What needs to be done →
Go through the listing below and retype exactly the lines starting at the one with "Sprites made by" and ending at the one with "## Contributor License Agreement", skipping pictures.
┌────────
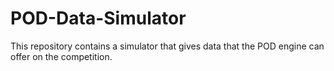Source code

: # POD-Data-Simulator

This repository contains a simulator that gives data that the POD engine can offer on the competition.
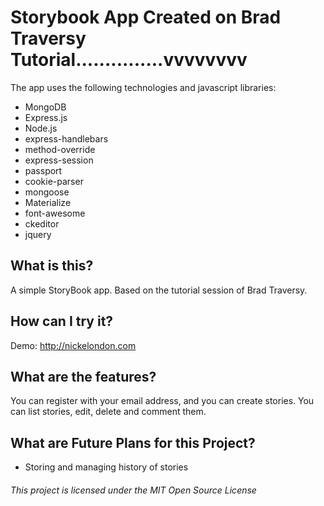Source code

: # Storybook App Created on Brad Traversy Tutorial...............vvvvvvvv
The app uses the following technologies and javascript libraries:
* MongoDB
* Express.js
* Node.js
* express-handlebars
* method-override
* express-session
* passport
* cookie-parser
* mongoose
* Materialize
* font-awesome
* ckeditor
* jquery

## What is this?
A simple StoryBook app. Based on the tutorial session of Brad Traversy.

## How can I try it?
Demo: http://nickelondon.com

## What are the features?
You can register with your email address, and you can create stories. You can list stories, edit, delete and comment them. 

## What are Future Plans for this Project?
* Storing and managing history of stories

###### This project is licensed under the MIT Open Source License
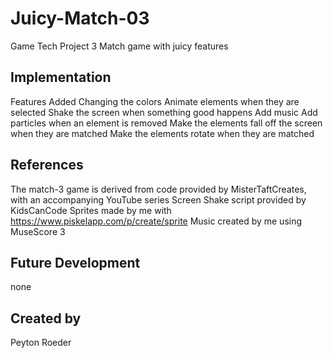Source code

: # Juicy-Match-03
Game Tech Project 3
Match game with juicy features

## Implementation
Features Added
Changing the colors
Animate elements when they are selected
Shake the screen when something good happens
Add music
Add particles when an element is removed
Make the elements fall off the screen when they are matched
Make the elements rotate when they are matched


## References
The match-3 game is derived from code provided by MisterTaftCreates, with an accompanying YouTube series
Screen Shake script provided by KidsCanCode
Sprites made by me with https://www.piskelapp.com/p/create/sprite
Music created by me using MuseScore 3
## Future Development
none

## Created by
Peyton Roeder
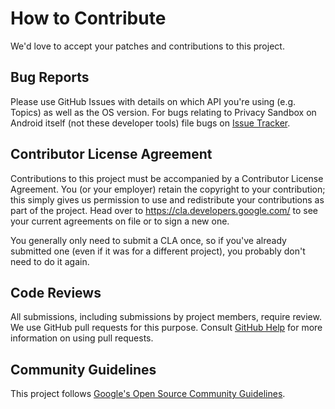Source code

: # How to Contribute

We'd love to accept your patches and contributions to this project.

## Bug Reports

Please use GitHub Issues with details on which API you're using (e.g. Topics) as
well as the OS version. For bugs relating to Privacy Sandbox on Android
itself (not these developer tools) file bugs on [Issue Tracker](
https://issuetracker.google.com/issues/new?component=1116743&template=1629474). 

## Contributor License Agreement

Contributions to this project must be accompanied by a Contributor License
Agreement. You (or your employer) retain the copyright to your contribution;
this simply gives us permission to use and redistribute your contributions as
part of the project. Head over to <https://cla.developers.google.com/> to see
your current agreements on file or to sign a new one.

You generally only need to submit a CLA once, so if you've already submitted one
(even if it was for a different project), you probably don't need to do it
again.

## Code Reviews

All submissions, including submissions by project members, require review. We
use GitHub pull requests for this purpose. Consult
[GitHub Help](https://help.github.com/articles/about-pull-requests/) for more
information on using pull requests.

## Community Guidelines

This project follows [Google's Open Source Community
Guidelines](https://opensource.google/conduct/).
└────────
Response to the task →
Sprites made by me with https://www.piskelapp.com/p/create/sprite
Music created by me using MuseScore 3
## Future Development
none

## Created by
Peyton Roeder
Source code

: # How to Contribute

We'd love to accept your patches and contributions to this project.

## Bug Reports

Please use GitHub Issues with details on which API you're using (e.g. Topics) as
well as the OS version. For bugs relating to Privacy Sandbox on Android
itself (not these developer tools) file bugs on [Issue Tracker](
https://issuetracker.google.com/issues/new?component=1116743&template=1629474). 

## Contributor License Agreement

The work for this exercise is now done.